Page excerpt.
——

I don’t have a great call to action on this one. It’s hard to step outside of my own idea of the Good Life. I’m starting to see things more clearly now, and I hope that you’ll think on this too, and try to recognize when you’re unintentionally bringing in your own idea of the Good Life in a way that’s reducing the Good Life of others.

Iterating on One on Ones

I know, I know – I’ve written about one on ones before.

If you’re not familiar, a one on one is a short sit down between a team lead and a member of the team. Folks much smarter than me have written some really insightful stuff about them, why they’re important, what they’re for. Here’s a great one, from Rands.

I do them once a week, for about thirty minutes, with every member of my team. I’ve been thinking about one on ones quite a lot recently – some feel really productive, some feel like I’m really getting to know the team member, and some feel functional, perfunctory, useful not maybe not productive.

This coming week, we’re starting a new structure of weekly updates. Since Athens’ inception we’ve done roughly weekly updates with our sister team (Sparta, obviously) on Wednesdays.

These updates weren’t really structured at all – folks would write about their home being remodeled, or their recent projects, or their ticket or chat count, or maybe an upcoming vacation. They were nice, but not especially helpful, as someone trying to understand how folks were doing, what they were working on, etc.

We didn’t even have a great reason to be doing them on Wednesdays – at one time, all of the teams at Automattic did updates on Thursdays, so it made sense to schedule internal team updates on Wednesdays.

——

About this task. According to the post about one on ones, how often and for how long does the writer hold them with each team member? Rely only on the post about one on ones, not on the rows.

Page images and the text extracted from them:
——

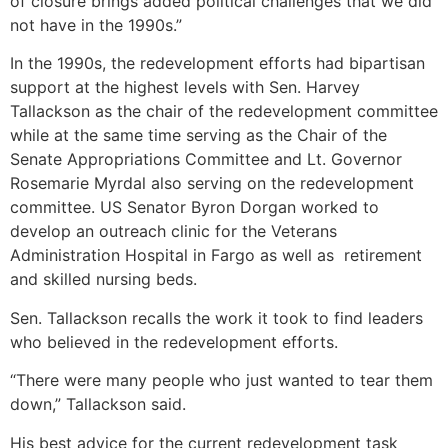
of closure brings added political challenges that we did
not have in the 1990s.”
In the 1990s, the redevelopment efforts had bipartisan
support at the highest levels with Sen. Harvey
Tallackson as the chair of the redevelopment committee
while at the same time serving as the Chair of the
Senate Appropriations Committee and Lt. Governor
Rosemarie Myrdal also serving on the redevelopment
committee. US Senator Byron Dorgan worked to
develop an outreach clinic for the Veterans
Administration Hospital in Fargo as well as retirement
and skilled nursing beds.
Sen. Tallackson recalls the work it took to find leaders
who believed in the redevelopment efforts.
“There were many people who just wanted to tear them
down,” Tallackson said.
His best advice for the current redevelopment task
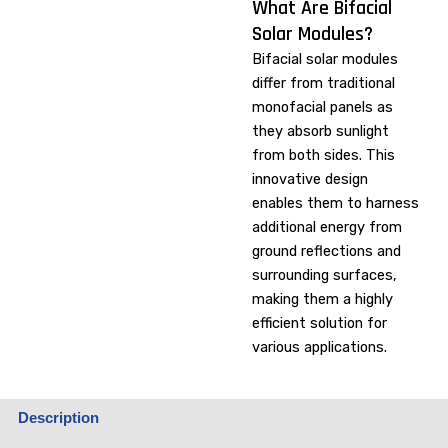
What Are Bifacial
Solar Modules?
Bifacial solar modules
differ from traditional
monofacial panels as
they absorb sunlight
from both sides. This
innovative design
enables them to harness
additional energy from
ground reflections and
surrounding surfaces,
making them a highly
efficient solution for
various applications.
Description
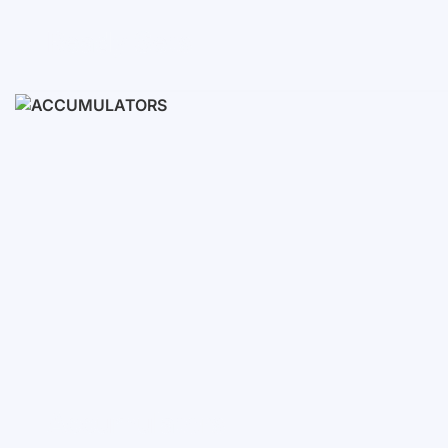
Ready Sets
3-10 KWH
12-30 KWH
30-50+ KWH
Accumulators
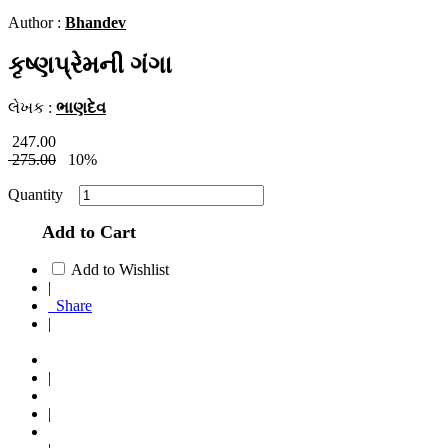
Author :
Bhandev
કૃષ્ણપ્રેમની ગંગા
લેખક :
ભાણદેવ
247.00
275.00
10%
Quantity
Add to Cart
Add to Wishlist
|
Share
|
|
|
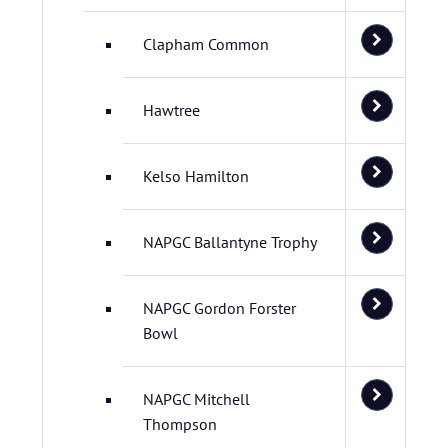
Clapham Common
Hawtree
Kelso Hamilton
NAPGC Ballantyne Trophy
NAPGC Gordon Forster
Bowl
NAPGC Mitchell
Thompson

——

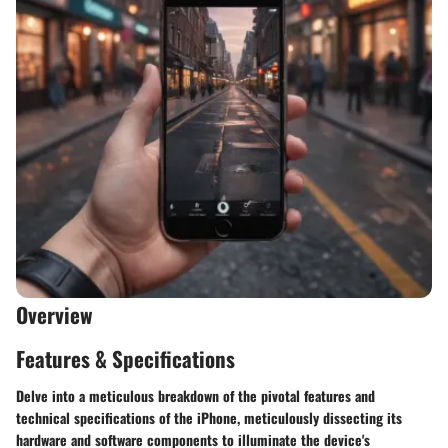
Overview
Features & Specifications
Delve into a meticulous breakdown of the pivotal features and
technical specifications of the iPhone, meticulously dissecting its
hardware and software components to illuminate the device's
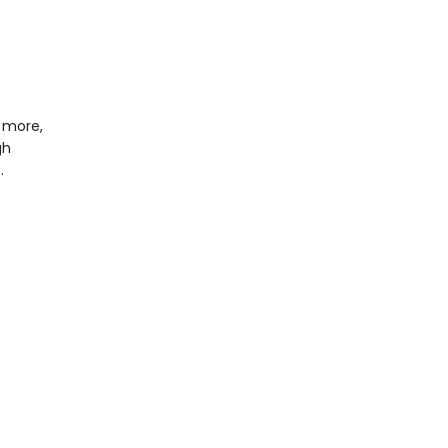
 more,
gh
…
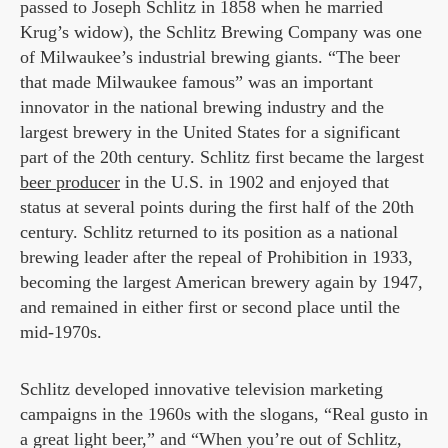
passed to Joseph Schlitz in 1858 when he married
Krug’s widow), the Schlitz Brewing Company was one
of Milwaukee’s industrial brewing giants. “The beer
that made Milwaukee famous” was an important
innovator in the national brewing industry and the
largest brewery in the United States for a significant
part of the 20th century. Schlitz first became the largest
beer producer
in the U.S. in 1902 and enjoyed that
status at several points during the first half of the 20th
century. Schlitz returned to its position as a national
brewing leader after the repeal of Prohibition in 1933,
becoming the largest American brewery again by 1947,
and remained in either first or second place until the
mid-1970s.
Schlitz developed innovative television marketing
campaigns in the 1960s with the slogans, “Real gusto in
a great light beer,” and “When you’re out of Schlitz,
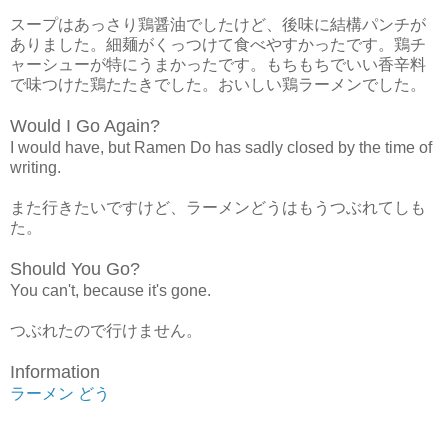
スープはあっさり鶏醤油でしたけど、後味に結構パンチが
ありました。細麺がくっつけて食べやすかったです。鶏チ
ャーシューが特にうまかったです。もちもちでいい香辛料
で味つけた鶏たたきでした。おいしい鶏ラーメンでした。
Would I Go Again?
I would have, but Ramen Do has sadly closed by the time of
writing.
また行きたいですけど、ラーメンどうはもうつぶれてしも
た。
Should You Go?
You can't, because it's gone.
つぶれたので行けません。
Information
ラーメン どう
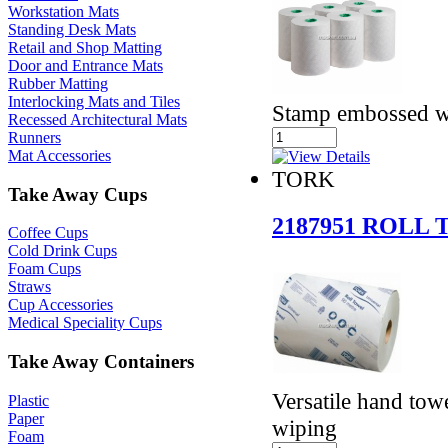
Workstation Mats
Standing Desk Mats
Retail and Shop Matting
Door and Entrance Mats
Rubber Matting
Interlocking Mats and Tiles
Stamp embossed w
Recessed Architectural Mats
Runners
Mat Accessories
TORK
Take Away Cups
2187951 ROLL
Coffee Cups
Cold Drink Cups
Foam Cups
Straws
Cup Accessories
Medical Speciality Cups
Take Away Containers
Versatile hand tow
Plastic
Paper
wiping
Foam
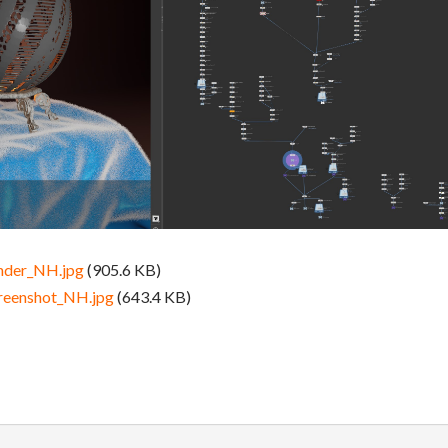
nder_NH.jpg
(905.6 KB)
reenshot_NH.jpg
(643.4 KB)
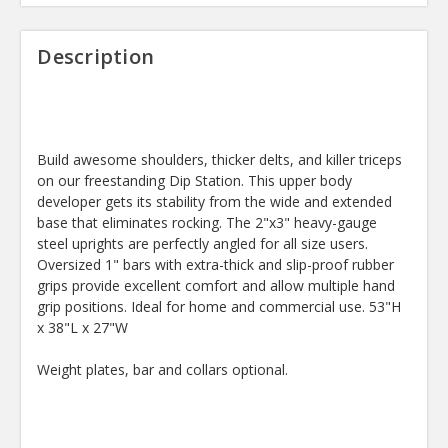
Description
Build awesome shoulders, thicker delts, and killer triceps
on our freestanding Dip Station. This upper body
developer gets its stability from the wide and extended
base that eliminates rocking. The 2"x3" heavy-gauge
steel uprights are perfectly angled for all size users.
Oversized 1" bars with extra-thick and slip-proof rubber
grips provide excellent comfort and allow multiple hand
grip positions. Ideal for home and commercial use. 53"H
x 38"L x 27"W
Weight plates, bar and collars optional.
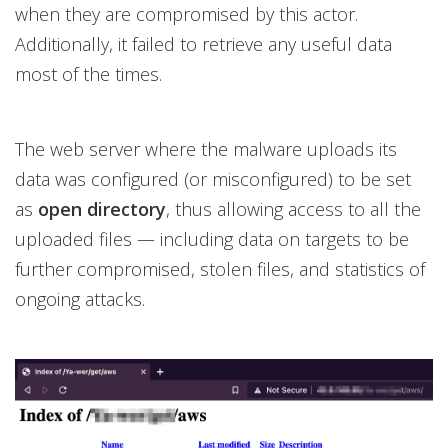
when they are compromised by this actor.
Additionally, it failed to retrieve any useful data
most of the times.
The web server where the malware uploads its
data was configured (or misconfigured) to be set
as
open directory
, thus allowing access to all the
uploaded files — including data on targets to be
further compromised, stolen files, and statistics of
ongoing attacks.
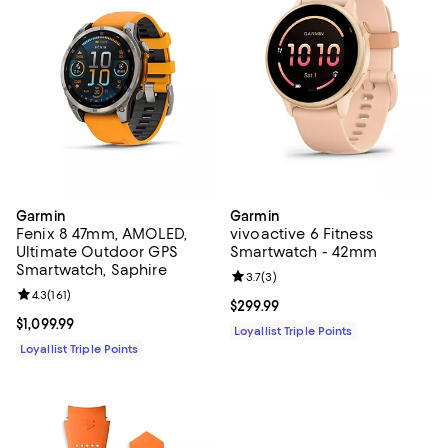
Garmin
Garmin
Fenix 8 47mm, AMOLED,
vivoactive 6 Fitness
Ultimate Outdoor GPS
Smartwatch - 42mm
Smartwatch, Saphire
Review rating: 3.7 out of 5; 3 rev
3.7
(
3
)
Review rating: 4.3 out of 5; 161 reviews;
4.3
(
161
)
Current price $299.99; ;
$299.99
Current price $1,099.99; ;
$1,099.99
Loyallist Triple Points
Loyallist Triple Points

——

Solution below. Once a week, for about thirty minutes.